======== TEXTO APRESENTADO

Um padre preocupado com o físico
Disciplina é a palavra de ordem na vida de Tarasse e ele encontra-a no ginásio, na musculação e no levantamento de pesos, modalidade em que chegou a ser federado na Ucrânia e a ganhar prémios. “A riqueza do desporto é o ritmo que impomos a nós mesmos”, defende o padre, que considera a disciplina fundamental na vida de cada um “porque sem ela não há responsabilidade e a pessoa acaba por ‘morrer’ quando a preguiça toma conta dela”.
Porém, como vê-lo levantar halteres no ginásio não é uma imagem que venha à cabeça da maioria das pessoas, são muitas as que ficam na dúvida quando o vêem. “No outro dia um catequizando meu de 17 anos viu-me mas eu não o vi e ele não me reconheceu, mesmo conhecendo-me há dois anos!”, confessa Tarasse, admitindo que a ideia de um padre preocupado com o físico não passa pela cabeça de muitas pessoas mas que não o incomoda o espanto com que elas reagem quando descobrem esta paixão.
Hoje ser um jovem católico é ir contra a corrente
“Os jovens que vêm hoje rezar precisam de ter coragem, de ir contra a corrente e para mim são heróis”, defende o padre Tarasse. O Grupo de Jovens de Samora Correia conta actualmente com cerca de 40 elementos, que já foram mais no passado, e Tarasse acredita que a influência das famílias e dos professores e a falta de tempo no dia-a-dia são as principais razões para a descida do número de elementos.
“A escola acaba por desmotivar os jovens e afastá-los da Igreja”, critica o padre: “Vários alunos vêm-me dizer que nas aulas de História os professores acabam por falar mal da Igreja. Há temas como os Templários, a Idade Média e a Inquisição que são muito delicados e não são explicados com objectividade”, diz.
Tarasse chegou a dar aulas de Educação Moral e Religiosa na Escola Secundária de Benavente e afirma que os alunos “aprendem aquilo que a instituição lhes propõe estudar e cada professor dá a matéria de acordo com a sua visão, o que não devia acontecer”.
No seu tempo, além de não haver tantos professores “anticlericais” também não havia tantos passatempos: “Os jovens hoje em dia têm a agenda da semana cheia com jogos de futebol, ginástica ou ensaios na banda, e isto acaba por condicionar a vinda deles às reuniões do Grupo de Jovens”, alerta Tarasse, que também vê na família um potencial factor de afastamento da Igreja: “Nas reuniões falamos sobre a oração e os jovens gostam, mas se chegam a casa e o pai ou a mãe diz ‘deixa lá isso que não interessa’, a experiência morre ali”.
Tarasse defende que “a primeira evangelização acontece na família” e que quando esta não dá bases para uma vida católica, e os jovens ainda querem participar na vida da Igreja, “só se pode explicar como a verdadeira fé e um toque de Deus”.

================
======== CONJUNTO DE DADOS

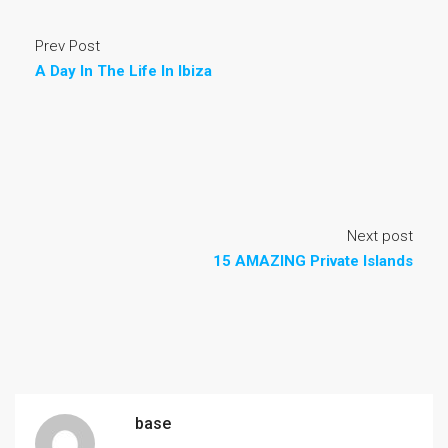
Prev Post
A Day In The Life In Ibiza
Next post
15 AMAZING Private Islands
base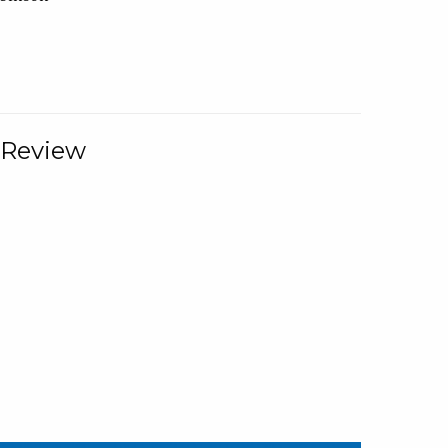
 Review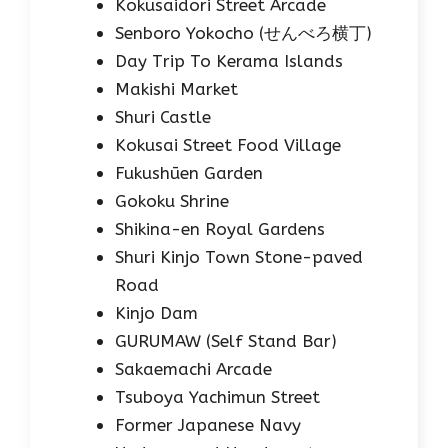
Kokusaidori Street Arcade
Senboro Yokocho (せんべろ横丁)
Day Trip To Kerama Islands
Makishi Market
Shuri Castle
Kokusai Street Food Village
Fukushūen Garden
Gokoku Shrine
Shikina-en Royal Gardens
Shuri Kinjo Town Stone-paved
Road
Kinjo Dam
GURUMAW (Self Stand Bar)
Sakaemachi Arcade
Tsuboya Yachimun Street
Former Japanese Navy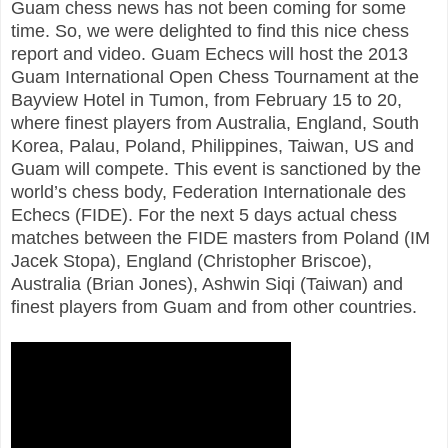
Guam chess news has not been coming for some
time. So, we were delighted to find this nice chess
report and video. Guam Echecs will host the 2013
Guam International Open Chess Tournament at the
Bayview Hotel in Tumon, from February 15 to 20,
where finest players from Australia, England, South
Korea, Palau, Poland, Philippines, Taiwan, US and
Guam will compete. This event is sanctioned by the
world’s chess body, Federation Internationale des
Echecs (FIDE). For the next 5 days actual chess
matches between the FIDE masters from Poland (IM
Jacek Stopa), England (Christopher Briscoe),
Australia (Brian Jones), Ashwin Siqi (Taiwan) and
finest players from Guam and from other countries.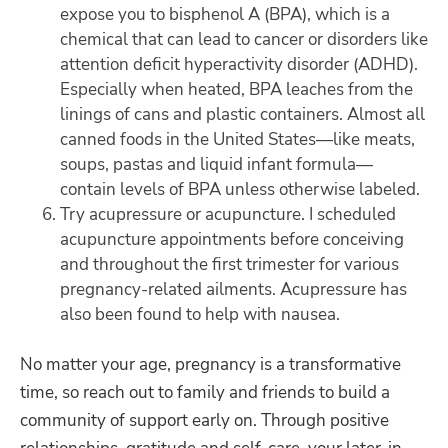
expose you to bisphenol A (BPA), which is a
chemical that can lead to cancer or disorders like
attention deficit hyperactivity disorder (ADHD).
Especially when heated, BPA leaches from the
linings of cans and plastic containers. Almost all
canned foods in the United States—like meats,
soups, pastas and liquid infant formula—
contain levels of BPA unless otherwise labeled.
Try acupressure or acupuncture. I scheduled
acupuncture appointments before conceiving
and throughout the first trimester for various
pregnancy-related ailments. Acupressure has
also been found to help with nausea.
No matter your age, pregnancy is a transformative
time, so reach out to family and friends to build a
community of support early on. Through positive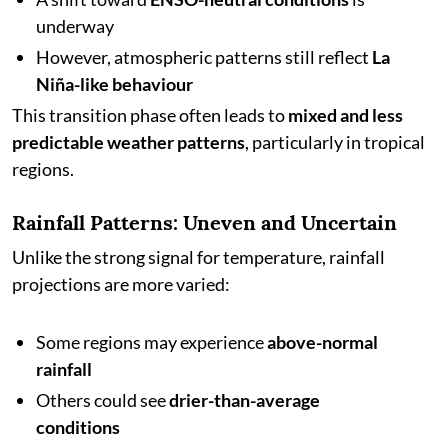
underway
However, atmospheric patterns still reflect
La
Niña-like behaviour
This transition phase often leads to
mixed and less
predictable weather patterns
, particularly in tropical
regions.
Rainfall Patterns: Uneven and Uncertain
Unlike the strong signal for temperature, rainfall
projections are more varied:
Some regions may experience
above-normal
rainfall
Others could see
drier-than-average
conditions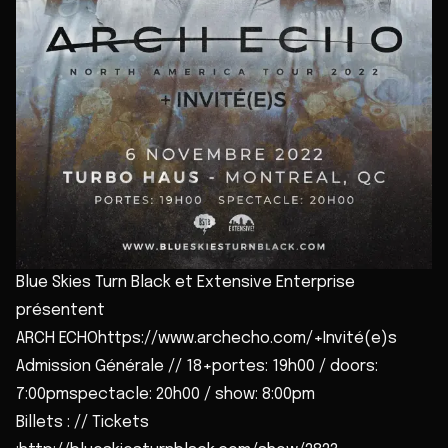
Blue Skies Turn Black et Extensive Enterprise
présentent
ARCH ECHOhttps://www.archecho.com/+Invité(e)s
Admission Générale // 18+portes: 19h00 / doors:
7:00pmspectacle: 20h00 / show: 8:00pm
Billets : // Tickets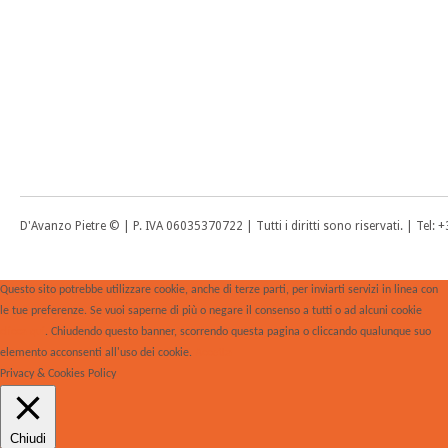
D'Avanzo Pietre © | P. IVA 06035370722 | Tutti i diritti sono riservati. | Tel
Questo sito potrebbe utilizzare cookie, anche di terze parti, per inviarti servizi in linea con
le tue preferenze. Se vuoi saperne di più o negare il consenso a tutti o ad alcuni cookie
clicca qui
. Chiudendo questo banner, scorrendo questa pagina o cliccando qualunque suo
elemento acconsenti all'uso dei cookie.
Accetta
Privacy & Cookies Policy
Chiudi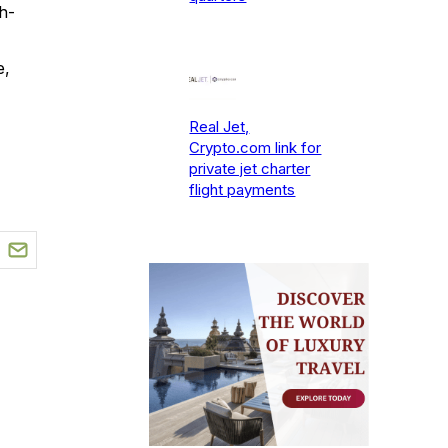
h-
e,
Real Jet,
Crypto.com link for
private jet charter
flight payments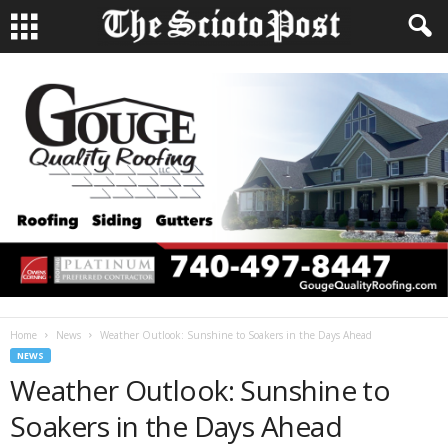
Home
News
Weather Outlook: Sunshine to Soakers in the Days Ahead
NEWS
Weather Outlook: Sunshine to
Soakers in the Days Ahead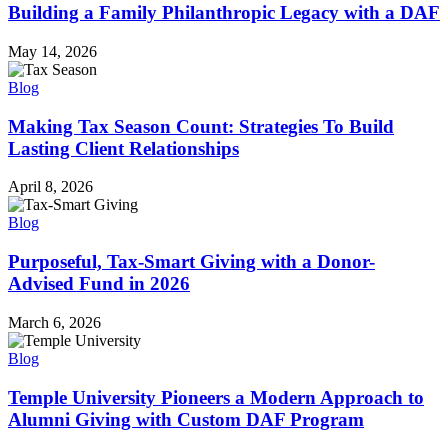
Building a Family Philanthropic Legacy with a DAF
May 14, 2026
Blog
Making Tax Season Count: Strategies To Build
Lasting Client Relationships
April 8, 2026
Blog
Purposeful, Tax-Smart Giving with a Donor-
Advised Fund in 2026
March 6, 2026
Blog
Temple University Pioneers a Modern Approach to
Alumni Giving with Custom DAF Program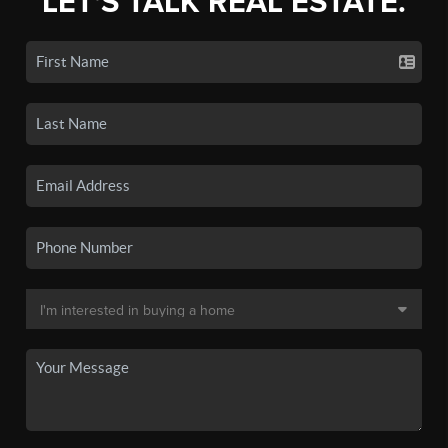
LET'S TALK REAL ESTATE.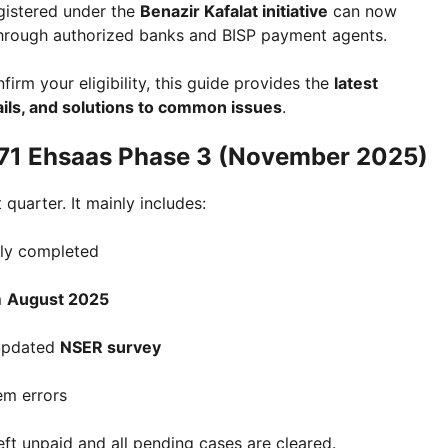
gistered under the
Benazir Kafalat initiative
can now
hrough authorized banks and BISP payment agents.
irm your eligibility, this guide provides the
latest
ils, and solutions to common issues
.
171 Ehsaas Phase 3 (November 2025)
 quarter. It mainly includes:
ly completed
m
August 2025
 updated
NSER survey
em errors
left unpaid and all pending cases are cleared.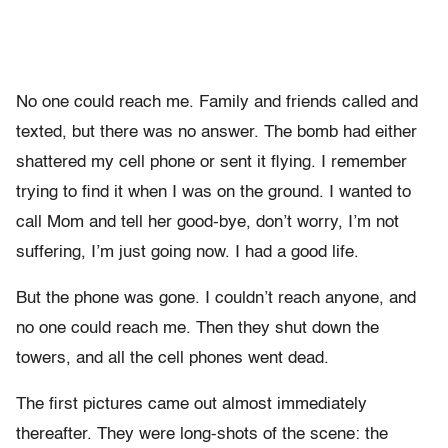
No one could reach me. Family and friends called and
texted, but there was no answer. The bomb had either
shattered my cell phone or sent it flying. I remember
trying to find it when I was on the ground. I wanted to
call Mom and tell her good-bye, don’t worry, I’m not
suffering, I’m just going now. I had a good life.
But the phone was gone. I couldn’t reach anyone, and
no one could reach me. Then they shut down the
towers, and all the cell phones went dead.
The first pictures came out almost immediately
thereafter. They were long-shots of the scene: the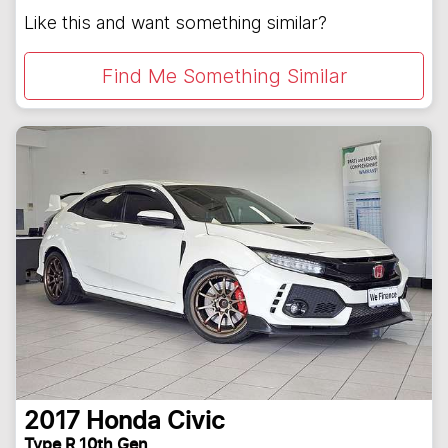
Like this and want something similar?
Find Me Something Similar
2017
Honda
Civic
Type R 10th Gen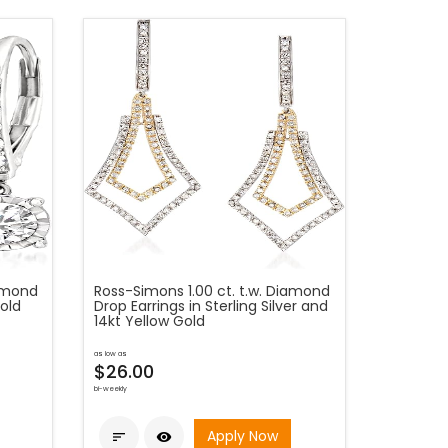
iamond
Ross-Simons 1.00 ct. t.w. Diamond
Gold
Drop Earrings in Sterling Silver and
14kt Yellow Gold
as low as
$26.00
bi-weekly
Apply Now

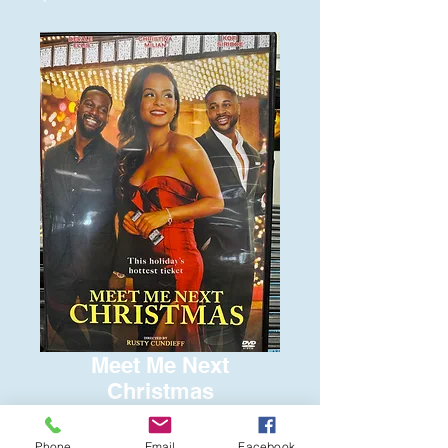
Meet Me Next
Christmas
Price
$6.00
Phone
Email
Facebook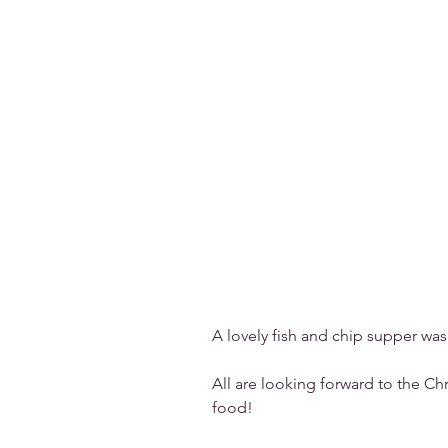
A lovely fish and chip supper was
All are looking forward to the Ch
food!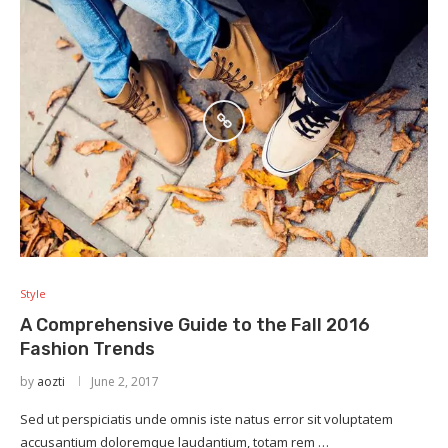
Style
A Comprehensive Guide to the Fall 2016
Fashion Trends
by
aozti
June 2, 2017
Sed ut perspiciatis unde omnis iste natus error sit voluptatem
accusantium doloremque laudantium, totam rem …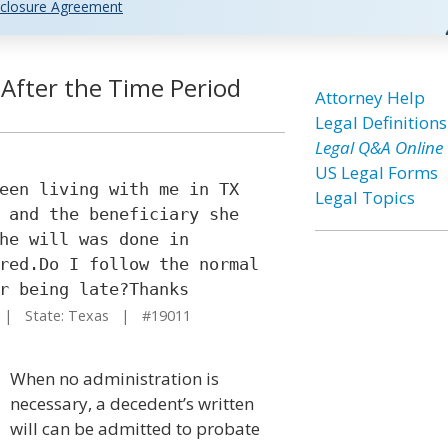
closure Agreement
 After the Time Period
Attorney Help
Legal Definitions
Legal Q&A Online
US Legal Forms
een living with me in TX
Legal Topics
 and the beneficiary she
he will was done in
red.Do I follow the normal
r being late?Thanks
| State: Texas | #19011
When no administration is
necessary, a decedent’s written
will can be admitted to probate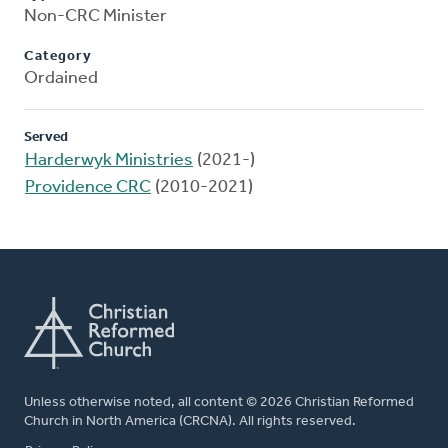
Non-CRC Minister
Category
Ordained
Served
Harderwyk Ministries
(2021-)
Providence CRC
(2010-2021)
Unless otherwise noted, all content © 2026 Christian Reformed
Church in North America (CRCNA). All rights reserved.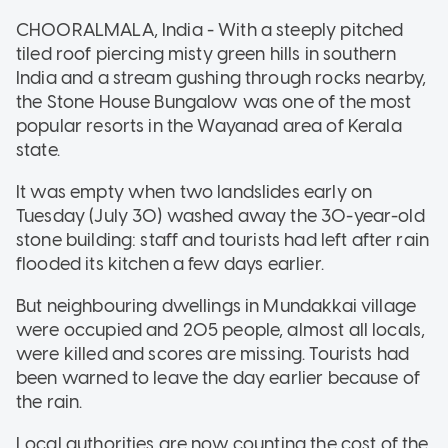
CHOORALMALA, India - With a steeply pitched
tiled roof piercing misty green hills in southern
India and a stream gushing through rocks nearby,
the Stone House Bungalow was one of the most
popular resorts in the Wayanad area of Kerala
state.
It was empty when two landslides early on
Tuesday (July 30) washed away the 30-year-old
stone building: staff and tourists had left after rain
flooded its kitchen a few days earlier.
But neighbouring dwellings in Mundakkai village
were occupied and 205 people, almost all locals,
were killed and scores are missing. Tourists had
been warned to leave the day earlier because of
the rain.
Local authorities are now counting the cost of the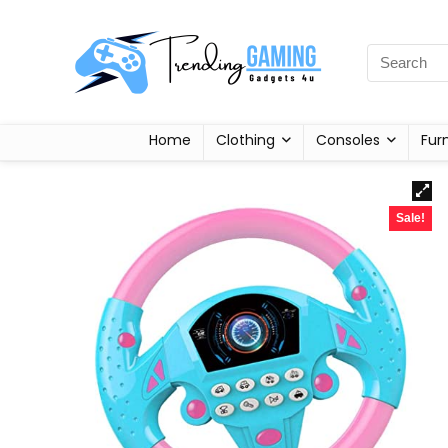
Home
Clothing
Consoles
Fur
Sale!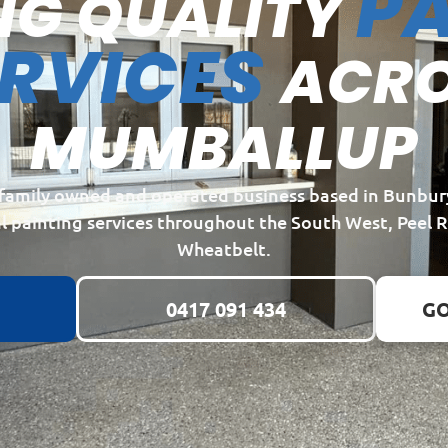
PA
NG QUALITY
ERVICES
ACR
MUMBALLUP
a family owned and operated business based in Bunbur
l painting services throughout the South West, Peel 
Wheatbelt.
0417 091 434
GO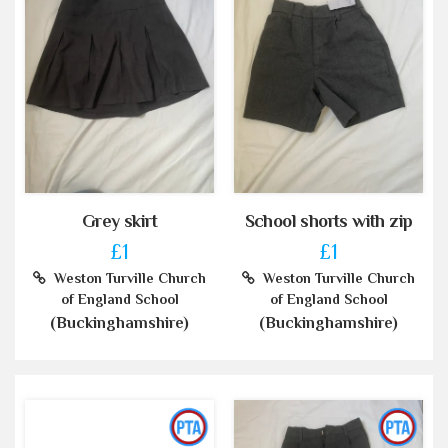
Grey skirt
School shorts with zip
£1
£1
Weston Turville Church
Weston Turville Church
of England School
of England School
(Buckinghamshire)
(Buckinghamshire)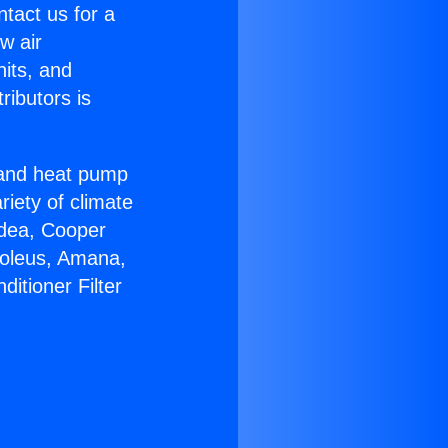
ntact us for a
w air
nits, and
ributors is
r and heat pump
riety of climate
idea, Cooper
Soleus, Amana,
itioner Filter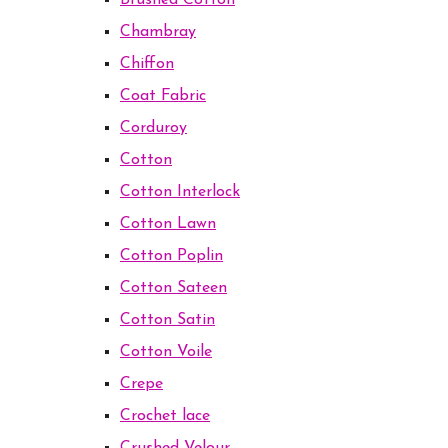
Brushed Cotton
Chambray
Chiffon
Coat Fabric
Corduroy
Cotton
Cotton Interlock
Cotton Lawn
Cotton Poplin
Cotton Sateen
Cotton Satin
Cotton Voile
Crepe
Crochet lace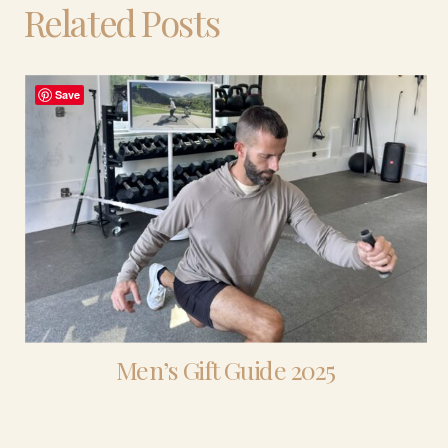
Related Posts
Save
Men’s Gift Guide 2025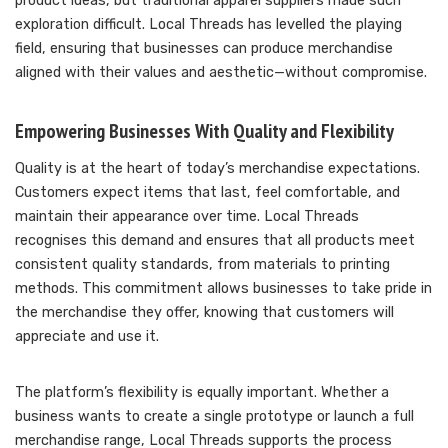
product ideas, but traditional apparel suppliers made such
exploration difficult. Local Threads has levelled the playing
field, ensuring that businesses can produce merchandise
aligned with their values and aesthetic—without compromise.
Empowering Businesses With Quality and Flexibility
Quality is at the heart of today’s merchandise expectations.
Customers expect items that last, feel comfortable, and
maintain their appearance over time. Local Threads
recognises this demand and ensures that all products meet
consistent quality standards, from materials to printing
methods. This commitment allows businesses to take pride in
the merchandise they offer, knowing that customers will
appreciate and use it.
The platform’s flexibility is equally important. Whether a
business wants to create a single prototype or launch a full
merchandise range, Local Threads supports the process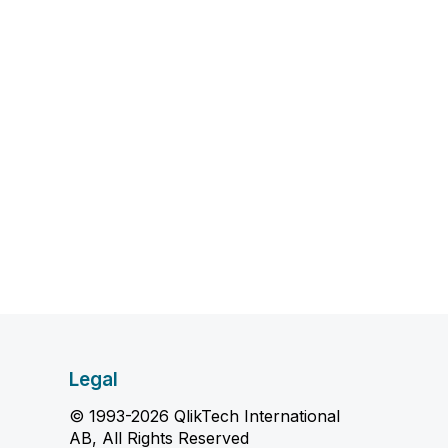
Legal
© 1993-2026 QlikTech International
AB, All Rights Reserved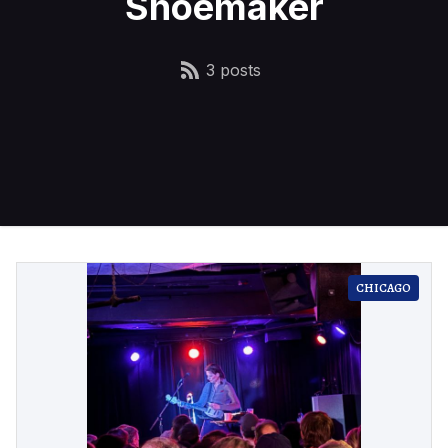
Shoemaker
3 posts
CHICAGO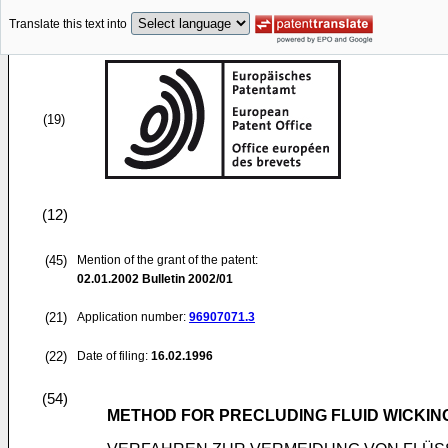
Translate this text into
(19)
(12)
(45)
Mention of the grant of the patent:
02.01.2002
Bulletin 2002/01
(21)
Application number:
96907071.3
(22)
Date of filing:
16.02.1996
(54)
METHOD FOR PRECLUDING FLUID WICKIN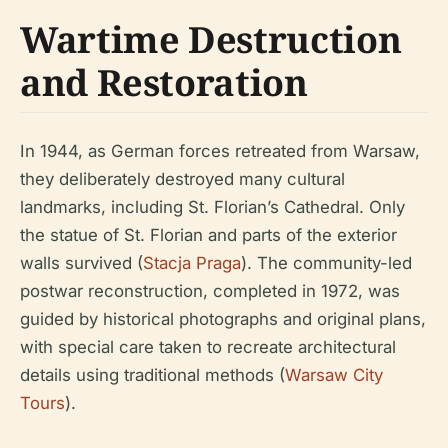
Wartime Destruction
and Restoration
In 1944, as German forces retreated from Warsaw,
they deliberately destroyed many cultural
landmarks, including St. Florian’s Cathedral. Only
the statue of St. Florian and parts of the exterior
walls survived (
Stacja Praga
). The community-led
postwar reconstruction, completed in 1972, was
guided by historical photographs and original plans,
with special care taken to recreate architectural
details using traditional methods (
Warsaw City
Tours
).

================

◆ TAREFA 1:
Responda às perguntas sobre o texto acerca do padre Tarasse:
(a) Em que país chegou Tarasse a ser federado no levantamento de pesos?
(b) Com quantos elementos conta actualmente o Grupo de Jovens de Samora Correia?
(c) Em que escola deu Tarasse aulas de Educação Moral e Religiosa?
◆ TAREFA 2: Extraia, sem qualquer alteração, o trecho do texto sobre o padre Tarasse que começa em "Porém, como vê-lo" e termina em "descobrem esta paixão.".
Os itens constituem material à parte, sem ligação ao texto.

◆ RESPOSTA AO EXERCÍCIO 1:
(a) Na Ucrânia.
(b) Com cerca de 40 elementos.
(c) Na Escola Secundária de Benavente.

◆ RESPOSTA AO EXERCÍCIO 2:
Porém, como vê-lo levantar halteres no ginásio não é uma imagem que venha à cabeça da maioria das pessoas, são muitas as que ficam na dúvida quando o vêem. “No outro dia um catequizando meu de 17 anos viu-me mas eu não o vi e ele não me reconheceu, mesmo conhecendo-me há dois anos!”, confessa Tarasse, admitindo que a ideia de um padre preocupado com o físico não passa pela cabeça de muitas pessoas mas que não o incomoda o espanto com que elas reagem quando descobrem esta paixão.